The bioactivity of neuropeptides can be regulated by a variety of post-translational modifications, including proteolytic processing. Here, gene-targeted mice producing defective prohormone convertase 2 (PC2) were used to examine the post-translational processing of two neuroendocrine prohormones, pro-opiomelanocortin (POMC) and pro-orphanin FQ (pOFQ)/nociceptin (N), in the brain. Reversed-phase HPLC and gel-exclusion chromatography were combined with specific radioimmunoassays to analyze the processing patterns of these two prohormones in the hypothalamus and the amygdala. In the case of POMC, the lack of PC2 activity completely prevented carboxy-shortening of beta-endorphins and greatly diminished conversion of beta-lipotropin to gamma-lipotropin and beta-endorphin. Although conversion of beta-lipotropin to beta-endorphin decreased, the lack of PC2 activity caused an increase in beta-lipotropin and beta-endorphin levels in the mutant animals, but no increases in POMC or biosynthetic intermediates were seen. The extent of OFQ/N production was significantly lower in PC2-deficient mice and there was an accumulation of relatively large amounts of pOFQ/N and biosynthetic intermediates. These results demonstrate that PC2 is directly involved in the biogenesis of two brain neuropeptides in vivo and suggest that the specific prohormone and cellular context influences neuropeptide processing by PCs.

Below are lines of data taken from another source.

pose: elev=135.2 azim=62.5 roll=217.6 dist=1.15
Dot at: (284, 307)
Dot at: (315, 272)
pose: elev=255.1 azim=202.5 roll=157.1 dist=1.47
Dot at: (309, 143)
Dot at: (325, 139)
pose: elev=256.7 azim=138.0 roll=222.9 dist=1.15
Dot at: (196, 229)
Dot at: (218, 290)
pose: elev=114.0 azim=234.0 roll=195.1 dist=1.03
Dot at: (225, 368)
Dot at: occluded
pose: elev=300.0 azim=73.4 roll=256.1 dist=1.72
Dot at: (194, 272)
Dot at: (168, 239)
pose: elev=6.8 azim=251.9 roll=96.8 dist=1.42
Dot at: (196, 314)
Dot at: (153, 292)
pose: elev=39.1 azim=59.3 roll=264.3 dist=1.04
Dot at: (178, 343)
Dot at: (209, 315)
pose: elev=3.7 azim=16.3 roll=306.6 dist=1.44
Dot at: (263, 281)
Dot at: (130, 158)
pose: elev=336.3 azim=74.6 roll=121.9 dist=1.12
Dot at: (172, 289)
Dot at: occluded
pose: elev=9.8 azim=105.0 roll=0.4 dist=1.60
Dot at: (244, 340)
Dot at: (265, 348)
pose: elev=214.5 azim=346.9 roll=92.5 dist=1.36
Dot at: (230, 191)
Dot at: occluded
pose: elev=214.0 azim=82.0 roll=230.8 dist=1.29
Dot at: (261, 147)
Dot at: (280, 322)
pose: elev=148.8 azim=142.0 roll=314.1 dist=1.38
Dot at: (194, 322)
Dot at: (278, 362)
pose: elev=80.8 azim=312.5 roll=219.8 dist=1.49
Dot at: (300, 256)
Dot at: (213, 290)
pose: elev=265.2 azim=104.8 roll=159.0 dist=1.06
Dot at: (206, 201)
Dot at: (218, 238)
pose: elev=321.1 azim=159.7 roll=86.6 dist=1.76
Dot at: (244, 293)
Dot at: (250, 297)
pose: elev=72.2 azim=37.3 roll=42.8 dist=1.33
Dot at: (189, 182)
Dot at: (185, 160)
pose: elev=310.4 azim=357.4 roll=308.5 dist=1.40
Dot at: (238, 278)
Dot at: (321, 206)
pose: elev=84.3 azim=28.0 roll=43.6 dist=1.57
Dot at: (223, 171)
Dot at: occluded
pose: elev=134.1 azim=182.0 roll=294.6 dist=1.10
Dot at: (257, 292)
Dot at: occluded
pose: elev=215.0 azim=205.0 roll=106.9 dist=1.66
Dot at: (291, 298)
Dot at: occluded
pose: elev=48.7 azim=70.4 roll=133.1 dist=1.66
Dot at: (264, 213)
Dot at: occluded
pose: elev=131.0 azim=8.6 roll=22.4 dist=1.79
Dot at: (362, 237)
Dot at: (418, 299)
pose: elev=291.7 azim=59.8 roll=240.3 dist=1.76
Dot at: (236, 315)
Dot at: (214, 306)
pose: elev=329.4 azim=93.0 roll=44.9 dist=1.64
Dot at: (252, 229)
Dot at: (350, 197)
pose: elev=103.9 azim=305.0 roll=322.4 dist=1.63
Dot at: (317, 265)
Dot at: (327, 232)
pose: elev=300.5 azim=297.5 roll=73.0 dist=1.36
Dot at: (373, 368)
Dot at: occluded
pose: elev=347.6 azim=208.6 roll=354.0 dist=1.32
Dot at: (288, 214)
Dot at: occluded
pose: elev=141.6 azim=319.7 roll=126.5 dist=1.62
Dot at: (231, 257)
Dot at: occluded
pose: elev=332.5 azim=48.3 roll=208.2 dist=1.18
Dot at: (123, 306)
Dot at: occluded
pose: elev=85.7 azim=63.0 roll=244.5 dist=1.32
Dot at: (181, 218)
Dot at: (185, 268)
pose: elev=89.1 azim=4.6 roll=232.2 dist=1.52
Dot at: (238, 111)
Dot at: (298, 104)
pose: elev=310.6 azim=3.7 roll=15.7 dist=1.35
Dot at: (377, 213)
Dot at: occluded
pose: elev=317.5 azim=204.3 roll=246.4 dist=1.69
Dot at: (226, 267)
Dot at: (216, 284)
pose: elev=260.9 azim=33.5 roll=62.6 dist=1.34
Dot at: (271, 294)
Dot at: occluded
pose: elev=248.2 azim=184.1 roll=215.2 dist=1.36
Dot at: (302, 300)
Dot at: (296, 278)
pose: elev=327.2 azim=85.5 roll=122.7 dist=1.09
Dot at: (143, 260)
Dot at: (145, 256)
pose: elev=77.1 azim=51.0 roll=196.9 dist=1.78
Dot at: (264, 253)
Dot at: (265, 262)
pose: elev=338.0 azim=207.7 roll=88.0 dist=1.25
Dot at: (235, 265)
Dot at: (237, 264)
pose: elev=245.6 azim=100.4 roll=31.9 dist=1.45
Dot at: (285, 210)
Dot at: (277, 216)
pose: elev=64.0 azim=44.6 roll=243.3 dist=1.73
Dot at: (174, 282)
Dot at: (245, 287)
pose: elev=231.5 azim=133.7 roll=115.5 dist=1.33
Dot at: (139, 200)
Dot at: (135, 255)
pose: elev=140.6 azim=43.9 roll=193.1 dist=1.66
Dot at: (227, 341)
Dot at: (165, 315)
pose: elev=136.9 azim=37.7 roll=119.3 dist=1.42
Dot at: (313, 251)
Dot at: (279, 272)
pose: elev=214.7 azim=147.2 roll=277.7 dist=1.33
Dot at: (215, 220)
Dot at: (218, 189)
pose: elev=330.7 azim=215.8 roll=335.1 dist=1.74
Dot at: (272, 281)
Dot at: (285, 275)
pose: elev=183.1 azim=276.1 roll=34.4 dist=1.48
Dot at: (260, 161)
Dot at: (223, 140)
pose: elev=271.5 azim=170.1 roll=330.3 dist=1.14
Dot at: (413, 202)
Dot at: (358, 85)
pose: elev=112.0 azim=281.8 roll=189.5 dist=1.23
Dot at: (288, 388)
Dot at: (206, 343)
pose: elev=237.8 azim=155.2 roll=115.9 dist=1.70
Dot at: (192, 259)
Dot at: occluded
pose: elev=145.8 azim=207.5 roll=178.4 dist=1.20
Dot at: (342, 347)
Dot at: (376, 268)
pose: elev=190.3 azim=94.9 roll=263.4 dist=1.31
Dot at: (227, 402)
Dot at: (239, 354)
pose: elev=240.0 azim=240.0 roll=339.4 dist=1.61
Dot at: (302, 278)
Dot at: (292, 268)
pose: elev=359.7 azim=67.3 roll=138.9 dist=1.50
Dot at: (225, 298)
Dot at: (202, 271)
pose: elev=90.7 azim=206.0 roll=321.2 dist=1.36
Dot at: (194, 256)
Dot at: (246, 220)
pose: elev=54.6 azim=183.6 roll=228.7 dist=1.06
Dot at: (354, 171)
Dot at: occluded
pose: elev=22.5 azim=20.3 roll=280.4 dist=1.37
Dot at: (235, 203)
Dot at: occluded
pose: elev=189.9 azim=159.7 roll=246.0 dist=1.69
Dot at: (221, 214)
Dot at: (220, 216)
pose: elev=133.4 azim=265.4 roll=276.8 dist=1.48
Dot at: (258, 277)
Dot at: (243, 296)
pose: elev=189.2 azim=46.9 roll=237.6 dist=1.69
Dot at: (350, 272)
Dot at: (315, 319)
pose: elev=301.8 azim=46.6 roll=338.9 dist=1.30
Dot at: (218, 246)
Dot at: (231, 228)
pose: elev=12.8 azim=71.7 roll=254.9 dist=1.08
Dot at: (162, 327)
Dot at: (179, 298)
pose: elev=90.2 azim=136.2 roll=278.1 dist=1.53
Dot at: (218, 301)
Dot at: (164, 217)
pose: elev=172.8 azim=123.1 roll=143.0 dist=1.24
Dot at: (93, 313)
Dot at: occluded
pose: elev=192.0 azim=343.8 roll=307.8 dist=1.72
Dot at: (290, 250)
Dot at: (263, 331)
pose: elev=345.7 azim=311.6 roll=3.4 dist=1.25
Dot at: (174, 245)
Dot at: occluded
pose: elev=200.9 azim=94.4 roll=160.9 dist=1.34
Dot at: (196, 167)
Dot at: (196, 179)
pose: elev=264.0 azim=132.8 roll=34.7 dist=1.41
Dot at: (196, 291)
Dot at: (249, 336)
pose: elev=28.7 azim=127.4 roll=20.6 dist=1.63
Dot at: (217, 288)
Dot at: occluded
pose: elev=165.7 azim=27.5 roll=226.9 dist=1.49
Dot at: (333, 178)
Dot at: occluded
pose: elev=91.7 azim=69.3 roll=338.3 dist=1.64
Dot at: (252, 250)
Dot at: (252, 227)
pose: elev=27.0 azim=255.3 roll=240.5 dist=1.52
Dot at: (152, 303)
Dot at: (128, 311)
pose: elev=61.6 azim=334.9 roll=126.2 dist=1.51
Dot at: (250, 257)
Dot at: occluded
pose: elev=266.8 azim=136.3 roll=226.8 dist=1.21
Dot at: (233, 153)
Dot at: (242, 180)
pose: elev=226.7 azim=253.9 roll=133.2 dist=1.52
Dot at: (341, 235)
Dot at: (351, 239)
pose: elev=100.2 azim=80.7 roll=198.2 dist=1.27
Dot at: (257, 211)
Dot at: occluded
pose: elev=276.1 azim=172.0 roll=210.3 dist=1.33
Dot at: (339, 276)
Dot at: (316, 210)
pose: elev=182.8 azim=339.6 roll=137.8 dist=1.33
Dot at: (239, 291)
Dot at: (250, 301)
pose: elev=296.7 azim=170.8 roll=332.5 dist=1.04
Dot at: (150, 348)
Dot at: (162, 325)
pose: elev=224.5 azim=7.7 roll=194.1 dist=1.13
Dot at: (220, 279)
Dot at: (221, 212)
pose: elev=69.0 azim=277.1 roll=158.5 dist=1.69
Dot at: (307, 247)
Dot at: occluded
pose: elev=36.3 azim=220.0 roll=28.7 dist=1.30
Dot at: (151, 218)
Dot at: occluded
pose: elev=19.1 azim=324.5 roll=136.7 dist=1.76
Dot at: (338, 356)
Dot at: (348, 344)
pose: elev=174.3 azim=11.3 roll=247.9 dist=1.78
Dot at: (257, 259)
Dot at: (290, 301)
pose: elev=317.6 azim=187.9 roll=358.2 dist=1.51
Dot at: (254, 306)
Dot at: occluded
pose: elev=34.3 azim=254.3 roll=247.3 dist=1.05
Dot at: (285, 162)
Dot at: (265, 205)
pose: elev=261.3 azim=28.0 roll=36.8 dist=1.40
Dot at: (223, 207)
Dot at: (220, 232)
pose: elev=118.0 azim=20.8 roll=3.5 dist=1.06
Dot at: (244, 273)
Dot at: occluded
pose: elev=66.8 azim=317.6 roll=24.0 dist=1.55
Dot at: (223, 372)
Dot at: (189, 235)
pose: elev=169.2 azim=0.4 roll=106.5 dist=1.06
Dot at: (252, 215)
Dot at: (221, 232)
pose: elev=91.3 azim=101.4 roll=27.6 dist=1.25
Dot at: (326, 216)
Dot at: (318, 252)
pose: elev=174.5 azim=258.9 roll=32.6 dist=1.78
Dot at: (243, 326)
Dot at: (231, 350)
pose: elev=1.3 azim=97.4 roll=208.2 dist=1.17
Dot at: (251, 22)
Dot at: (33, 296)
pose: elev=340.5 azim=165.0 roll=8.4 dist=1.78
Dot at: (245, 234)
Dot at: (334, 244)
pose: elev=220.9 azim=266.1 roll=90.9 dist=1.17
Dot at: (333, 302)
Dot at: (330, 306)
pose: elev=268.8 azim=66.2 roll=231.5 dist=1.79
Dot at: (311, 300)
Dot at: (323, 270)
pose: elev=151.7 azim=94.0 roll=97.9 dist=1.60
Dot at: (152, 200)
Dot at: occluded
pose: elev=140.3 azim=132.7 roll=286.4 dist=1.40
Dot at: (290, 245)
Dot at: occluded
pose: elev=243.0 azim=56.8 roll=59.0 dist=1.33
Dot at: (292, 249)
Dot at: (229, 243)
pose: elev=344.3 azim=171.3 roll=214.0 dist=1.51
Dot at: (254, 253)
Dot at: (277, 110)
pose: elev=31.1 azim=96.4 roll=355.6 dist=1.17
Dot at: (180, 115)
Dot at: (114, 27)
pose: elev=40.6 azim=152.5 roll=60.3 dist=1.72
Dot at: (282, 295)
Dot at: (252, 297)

Quantitative autoradiographic mapping of the ORL1, mu-, delta- and kappa-receptors in the brains of knockout mice lacking the ORL1 receptor gene.

Until recently the opioid receptor family was thought to consist of only the mu-, delta- and kappa-receptors. The cloning of opioid receptor like receptor (ORL1) and its endogenous ligand nociceptin/orphanin FQ, which displayed anti-opioid properties, has raised the issue of functional co-operativity of this system with the classical opioid system. ORL1 receptor knockout mice have been successfully developed by homologous recombination to allow the issue of potential heterogeneity of this receptor and also of compensatory changes in mu-, delta- or kappa-receptors in the absence of ORL1 to be addressed. We have carried out quantitative autoradiographic mapping of these receptors in the brains of mice that are wild-type, heterozygous and homozygous for the deletion of the ORL1 receptor. ORL1, mu-, delta- and kappa-receptors were labelled with [(3)H] leucyl-nociceptin (0.4 nM), [(3)H] DAMGO (4 nM), [(3)H] deltorphin-I (7 nM), and [(3)H] CI-977 (2.5 nM) respectively. An approximately 50% decrease in [(3)H] leucyl-nociceptin binding was seen in heterozygous ORL1 mutant mice and there was a complete absence of binding in homozygous brains indicating the single gene encodes for the ORL1 receptor and any putative subtypes. No significant gross changes in the binding to other opioid receptors were seen across genotypes in the ORL1 mutant mice demonstrating a lack of major compensation of classical opioid receptors in the absence of ORL1. There were a small number of region specific changes in the expression of classical opioid receptors that may relate to interdependent function with ORL1.